MINNEAPOLIS - As a child, Emma Fairbanks was sent to an Indian boarding school, where she was hit with a ruler if she spoke Ojibwe.
But seven decades later, her daughter, Cleone Thompson, runs a child-care center where young children are enrolled in an American-Indian language immersion program.
"I never thought it would come back," Fairbanks, 79, said. "I was worried they (future generations) would forget their Indian ways."
Thompson said that in about 10 years, most of the elders on the reservations will be gone and there won't be anyone left who speaks the language. Her child-care center in her Minneapolis home, Nokomis Child Care, is part of the first Indian language immersion program in the nation for urban preschoolers.
About 55,000 American Indians are enrolled in tribes in Minnesota. Roughly 3,000 are fully fluent Ojibwe speakers, and about 30 are fully fluent in Dakota, according to estimates by the Grotto Foundation, which has focused much of its philanthropy on language revitalization.
Many American Indians can say certain words and phrases, but few can carry on a conversation, community leaders say.
It is part of the legacy of the boarding schools that, for decades, American Indians were forced to attend.
"My parents didn't want me to speak Dakota; they were afraid for us," said Jennifer Bendickson, program director at the Alliance of Early Childhood Professionals, which was awarded the federal grant to launch the preschools this month. "They would talk to each other in Dakota, but when we came in, they'd stop."

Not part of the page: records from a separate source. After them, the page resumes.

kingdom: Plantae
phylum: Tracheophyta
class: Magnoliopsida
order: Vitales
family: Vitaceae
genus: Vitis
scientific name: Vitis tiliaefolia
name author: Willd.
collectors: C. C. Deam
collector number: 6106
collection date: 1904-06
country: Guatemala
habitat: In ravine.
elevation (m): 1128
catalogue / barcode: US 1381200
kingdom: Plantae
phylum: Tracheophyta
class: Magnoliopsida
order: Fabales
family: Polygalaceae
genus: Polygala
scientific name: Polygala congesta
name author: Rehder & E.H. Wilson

Universities and tribal schools have offered language and culture classes over the years. But now, people are finding new ways to keep native languages alive. There is an Ojibwe immersion preschool in Leech Lake, and Indigenous Language Symposiums are held annually. In the Upper Sioux community, a specialized class teaches Dakota to entire households. At the University of Minnesota, language students drive to Canada on weekends in the fall for an immersion experience at wild rice harvests.
Research shows that immersion programs -- from preschool to high school -- have the best results, said Margaret Boyer, executive director of the Alliance for Early Childhood Professionals.
"If you want to learn Spanish, you can go to South America," Boyer said. "If you want to learn French, you go to France. But there's nowhere in the U.S. you can go and hear only Ojibwe or Dakota. So the best way to learn is immersion -- and starting at a young age."
At All Nations Child Care Center, the students practice counting numbers and saying animal names and colors in Dakota. They also are surrounded with drawings of symbols in American Indian culture, such as eagles and wolves.
Similar immersion programs will be launched at Four Directions Child Development Center, Cherish the Children Learning Center and Nokomis Child Care. The first batch of Dakota and Ojibwe speakers is expected to graduate from these programs in three years.
Boyer hopes for a ripple effect -- the students' parents must take a class to learn the same materials as their children. And people playing community bingo will hear numbers yelled out in Dakota and Ojibwe, she said.
"Our project rolls a lot of different things into one," Boyer said. "So all around the community, when people meet each other, they can use the same words."